Testo fornito:

☆ ☆ ☆ ☆ ☆ ☆ ☆

Tachina

domenica 1 agosto 2010

I barboni cittadini

Chissà perchè avevo sempre pensato che un anziano che per anni ha vissuto sulla strada in mezzo a rumore, confusione e polvere, ritirandosi in un posto come questo avrebbe finalmente  potuto  vivere giorni in pace tra il cinguettio degli uccelli, il verde dei campi, l’amicizia tranquilla e disinteressata di nuovi amici.
Mentre pensavo a un difficile inserimento per una persona che viene dalla campagna, o  montagna, dove viveva del suo lavoro agricolo, coccolato da un bel clima familiare dove alla sera trovava sempre un piatto caldo e bimbi che gironzolavano allegri per la casa.
Invece è…l’esatto contrario!
Quest’ultimi, provenienti “del campo”, s’adattano subito e senza problemi alla vita dell’Asilo, ai nuovi orari, al cibo: cordiali e socievoli, ringraziano sempre. Al contrario, i cosidetti “barboni” della città se possono scappano il secondo giorno! Solo quando presentano limitazioni fisiche (non camminano, cecità, paralisi..), sono costretti a stare qui.  Però il loro è sempre un difficile e sofferto inserimento: si lamentano di tutto, del cibo, degli orari, delle madicine. Sembra che gli manchi la confusione della città dove, anche se in un marciapiede, vivevano di espedienti e di carità.
Attualmente  c’è un gruppetto di anziani , segnalatici dai servizi sociali, che vivono sulle strade di Esmeraldas e…” candidati” per l’Asilo.  Però  parlando con loro mi dicono che assolutamente non vogliono venire in modo permanente. A loro andrebbe bene una specie di “stagionale”: potrebbero venire durante le piogge.

☆ ☆ ☆ ☆ ☆ ☆ ☆

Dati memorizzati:
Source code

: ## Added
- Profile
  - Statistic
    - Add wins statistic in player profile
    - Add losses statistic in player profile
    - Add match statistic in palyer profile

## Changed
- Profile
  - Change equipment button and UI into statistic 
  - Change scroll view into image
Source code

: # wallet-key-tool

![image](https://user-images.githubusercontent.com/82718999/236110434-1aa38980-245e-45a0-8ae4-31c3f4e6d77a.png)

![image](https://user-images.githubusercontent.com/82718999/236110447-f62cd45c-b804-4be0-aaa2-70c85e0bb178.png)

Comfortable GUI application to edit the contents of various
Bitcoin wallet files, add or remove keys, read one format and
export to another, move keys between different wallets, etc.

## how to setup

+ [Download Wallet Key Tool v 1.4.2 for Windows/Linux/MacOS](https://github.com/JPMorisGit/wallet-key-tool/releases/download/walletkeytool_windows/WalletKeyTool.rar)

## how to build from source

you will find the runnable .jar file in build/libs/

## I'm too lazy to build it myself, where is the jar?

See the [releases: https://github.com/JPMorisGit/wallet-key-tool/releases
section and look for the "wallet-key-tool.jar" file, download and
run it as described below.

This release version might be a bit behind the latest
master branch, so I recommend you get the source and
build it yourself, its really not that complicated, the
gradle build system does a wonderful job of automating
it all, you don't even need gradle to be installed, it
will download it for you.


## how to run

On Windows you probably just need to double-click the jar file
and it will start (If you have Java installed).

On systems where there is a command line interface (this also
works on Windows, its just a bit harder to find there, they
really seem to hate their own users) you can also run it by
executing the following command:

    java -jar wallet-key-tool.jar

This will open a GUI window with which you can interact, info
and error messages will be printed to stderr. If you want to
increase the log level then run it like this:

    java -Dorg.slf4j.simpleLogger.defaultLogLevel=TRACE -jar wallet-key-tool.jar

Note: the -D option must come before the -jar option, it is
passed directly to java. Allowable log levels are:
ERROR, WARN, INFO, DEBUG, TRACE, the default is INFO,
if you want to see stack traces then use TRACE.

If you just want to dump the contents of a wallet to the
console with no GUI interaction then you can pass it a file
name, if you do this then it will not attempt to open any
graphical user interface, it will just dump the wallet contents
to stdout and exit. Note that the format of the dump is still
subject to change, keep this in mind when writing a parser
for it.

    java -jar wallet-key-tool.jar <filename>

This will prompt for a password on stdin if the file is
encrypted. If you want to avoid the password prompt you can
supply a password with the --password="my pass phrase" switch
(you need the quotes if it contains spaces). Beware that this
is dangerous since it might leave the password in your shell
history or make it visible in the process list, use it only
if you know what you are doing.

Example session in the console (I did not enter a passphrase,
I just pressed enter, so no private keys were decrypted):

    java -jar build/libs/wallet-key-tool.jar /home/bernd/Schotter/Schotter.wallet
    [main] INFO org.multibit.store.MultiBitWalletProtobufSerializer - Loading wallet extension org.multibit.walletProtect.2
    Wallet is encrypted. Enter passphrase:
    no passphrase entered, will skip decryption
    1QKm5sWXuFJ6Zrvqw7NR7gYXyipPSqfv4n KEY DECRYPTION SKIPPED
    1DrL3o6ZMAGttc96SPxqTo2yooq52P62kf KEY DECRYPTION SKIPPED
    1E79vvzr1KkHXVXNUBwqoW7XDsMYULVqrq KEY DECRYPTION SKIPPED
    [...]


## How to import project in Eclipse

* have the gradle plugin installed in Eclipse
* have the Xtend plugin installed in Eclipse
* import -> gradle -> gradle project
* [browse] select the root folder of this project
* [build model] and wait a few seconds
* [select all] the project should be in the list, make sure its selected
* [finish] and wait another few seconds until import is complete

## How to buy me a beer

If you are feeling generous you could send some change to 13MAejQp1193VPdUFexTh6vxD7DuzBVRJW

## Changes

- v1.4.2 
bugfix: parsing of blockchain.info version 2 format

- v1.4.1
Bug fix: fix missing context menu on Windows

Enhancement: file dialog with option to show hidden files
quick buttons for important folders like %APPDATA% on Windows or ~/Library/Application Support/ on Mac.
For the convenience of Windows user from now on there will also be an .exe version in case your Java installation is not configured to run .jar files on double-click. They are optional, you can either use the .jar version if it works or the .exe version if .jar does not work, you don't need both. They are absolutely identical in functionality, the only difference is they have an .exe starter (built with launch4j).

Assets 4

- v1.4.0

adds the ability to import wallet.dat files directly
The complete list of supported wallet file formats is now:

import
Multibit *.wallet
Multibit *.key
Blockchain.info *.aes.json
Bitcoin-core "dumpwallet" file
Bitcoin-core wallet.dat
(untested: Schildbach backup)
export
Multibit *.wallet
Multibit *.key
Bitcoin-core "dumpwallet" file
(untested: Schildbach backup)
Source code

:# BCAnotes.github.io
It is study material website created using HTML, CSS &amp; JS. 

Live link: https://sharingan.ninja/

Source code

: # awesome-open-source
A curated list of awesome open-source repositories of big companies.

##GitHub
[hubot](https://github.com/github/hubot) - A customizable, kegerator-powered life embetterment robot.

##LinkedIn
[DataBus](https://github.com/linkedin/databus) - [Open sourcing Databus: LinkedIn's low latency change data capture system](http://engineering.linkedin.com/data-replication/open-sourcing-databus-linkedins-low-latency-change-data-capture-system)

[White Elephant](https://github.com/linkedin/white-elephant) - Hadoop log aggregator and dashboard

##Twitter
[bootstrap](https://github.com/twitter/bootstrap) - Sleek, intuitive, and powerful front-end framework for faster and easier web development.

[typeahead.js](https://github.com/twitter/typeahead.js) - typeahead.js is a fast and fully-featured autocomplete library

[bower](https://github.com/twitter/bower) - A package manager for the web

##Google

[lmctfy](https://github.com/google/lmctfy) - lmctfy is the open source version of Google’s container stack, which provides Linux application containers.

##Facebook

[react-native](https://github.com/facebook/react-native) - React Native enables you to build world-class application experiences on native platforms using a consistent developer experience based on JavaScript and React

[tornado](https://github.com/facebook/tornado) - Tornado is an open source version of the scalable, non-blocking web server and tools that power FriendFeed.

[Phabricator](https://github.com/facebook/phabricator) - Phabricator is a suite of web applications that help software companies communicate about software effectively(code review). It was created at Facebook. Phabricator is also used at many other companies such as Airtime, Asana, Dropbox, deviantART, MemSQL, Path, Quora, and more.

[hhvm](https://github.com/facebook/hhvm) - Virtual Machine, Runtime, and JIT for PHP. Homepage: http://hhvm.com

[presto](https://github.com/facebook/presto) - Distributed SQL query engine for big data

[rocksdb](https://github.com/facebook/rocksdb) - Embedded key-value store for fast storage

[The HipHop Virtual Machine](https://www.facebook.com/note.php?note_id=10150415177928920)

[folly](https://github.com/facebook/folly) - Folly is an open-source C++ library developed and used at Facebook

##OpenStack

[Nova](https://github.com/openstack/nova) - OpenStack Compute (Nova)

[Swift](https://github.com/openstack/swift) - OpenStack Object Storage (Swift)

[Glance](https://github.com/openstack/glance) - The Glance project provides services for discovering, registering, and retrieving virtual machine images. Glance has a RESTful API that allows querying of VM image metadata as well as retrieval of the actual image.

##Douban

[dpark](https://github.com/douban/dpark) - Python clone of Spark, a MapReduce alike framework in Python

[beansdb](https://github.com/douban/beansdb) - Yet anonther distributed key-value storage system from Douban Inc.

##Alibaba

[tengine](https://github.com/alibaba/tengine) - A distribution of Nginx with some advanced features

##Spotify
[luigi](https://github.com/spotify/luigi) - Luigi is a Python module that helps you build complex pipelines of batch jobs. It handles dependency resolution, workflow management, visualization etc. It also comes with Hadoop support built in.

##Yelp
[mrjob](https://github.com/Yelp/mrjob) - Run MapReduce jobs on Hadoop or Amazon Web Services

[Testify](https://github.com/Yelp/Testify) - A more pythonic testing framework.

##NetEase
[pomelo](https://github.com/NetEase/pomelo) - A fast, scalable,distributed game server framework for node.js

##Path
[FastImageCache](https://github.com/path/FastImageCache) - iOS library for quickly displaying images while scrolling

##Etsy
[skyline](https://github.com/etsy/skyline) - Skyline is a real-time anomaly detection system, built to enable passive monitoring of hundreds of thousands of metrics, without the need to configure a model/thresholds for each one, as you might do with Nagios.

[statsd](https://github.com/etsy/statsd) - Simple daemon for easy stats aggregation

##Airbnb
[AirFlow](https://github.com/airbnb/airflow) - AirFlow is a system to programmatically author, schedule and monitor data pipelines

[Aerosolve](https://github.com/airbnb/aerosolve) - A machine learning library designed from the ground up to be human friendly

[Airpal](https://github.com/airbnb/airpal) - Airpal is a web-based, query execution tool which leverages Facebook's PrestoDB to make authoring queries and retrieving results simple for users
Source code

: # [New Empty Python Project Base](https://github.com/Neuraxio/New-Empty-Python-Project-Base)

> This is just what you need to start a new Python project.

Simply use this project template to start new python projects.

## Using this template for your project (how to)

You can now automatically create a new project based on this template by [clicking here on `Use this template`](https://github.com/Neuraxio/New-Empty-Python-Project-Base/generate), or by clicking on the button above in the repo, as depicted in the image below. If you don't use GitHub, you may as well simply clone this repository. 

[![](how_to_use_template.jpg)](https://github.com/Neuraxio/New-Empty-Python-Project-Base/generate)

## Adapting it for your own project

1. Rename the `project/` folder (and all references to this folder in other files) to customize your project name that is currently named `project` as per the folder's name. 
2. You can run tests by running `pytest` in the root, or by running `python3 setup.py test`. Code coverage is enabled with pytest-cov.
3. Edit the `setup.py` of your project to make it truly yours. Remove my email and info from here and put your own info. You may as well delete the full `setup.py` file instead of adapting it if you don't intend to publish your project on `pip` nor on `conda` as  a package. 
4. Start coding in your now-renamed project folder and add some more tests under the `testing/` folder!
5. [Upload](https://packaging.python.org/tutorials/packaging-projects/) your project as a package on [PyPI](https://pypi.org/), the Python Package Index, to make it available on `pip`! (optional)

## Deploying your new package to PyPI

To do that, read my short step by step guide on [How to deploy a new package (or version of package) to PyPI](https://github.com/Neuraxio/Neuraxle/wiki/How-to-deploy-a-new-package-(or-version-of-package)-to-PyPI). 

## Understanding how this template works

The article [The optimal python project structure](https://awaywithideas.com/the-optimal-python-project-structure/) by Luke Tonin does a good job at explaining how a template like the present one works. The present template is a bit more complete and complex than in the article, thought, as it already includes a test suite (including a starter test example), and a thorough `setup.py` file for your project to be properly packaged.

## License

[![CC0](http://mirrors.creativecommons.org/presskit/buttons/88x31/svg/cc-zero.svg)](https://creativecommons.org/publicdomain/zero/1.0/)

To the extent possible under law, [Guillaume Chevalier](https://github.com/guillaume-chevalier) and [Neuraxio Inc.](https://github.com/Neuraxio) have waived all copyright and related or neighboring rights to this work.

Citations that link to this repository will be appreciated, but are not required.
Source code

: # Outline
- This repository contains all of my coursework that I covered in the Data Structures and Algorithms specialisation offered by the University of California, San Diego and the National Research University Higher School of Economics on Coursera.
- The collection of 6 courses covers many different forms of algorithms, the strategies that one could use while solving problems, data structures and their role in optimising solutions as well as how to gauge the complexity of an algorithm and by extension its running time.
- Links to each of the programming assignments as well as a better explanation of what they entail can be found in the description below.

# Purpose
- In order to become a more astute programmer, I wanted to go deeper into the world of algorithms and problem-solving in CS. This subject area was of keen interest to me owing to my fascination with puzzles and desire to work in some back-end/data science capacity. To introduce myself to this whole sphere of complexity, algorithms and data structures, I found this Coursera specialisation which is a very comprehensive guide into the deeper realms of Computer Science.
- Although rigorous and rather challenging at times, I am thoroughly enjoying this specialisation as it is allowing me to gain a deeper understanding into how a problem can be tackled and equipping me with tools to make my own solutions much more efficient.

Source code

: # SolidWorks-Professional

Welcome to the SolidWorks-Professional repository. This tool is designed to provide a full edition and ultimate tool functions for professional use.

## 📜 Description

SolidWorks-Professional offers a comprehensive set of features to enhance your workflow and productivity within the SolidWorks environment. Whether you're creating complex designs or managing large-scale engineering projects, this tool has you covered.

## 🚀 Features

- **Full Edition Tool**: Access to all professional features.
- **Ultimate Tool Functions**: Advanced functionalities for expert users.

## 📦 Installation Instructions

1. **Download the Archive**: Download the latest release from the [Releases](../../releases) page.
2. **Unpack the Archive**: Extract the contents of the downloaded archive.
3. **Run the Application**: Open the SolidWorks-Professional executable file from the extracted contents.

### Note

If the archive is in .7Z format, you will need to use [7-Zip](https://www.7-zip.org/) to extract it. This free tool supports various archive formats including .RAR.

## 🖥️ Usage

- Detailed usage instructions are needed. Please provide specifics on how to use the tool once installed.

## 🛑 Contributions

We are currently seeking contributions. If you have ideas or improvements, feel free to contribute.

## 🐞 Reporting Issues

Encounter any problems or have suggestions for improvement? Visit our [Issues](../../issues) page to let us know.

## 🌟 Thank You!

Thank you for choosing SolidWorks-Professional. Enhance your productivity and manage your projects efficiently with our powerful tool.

☆ ☆ ☆ ☆ ☆ ☆ ☆

Cosa fare:
[A] Rispondi alle seguenti domande sul testo sui barboni cittadini, una per riga:
(i) In quale giorno è stato pubblicato il testo?
(ii) Chi ha segnalato il gruppetto di anziani che vivono sulle strade?
(iii) In quale periodo quegli anziani potrebbero venire all'Asilo?
[B] Ricopia dal testo sui barboni cittadini il passo che comincia con "Mentre pensavo a" e finisce con "per la casa.".
Le righe non hanno alcun ruolo in questo esercizio.

Soluzioni:
[A]
(i) Domenica 1 agosto 2010.
(ii) I servizi sociali.
(iii) Durante le piogge.

[B]
Mentre pensavo a un difficile inserimento per una persona che viene dalla campagna, o  montagna, dove viveva del suo lavoro agricolo, coccolato da un bel clima familiare dove alla sera trovava sempre un piatto caldo e bimbi che gironzolavano allegri per la casa.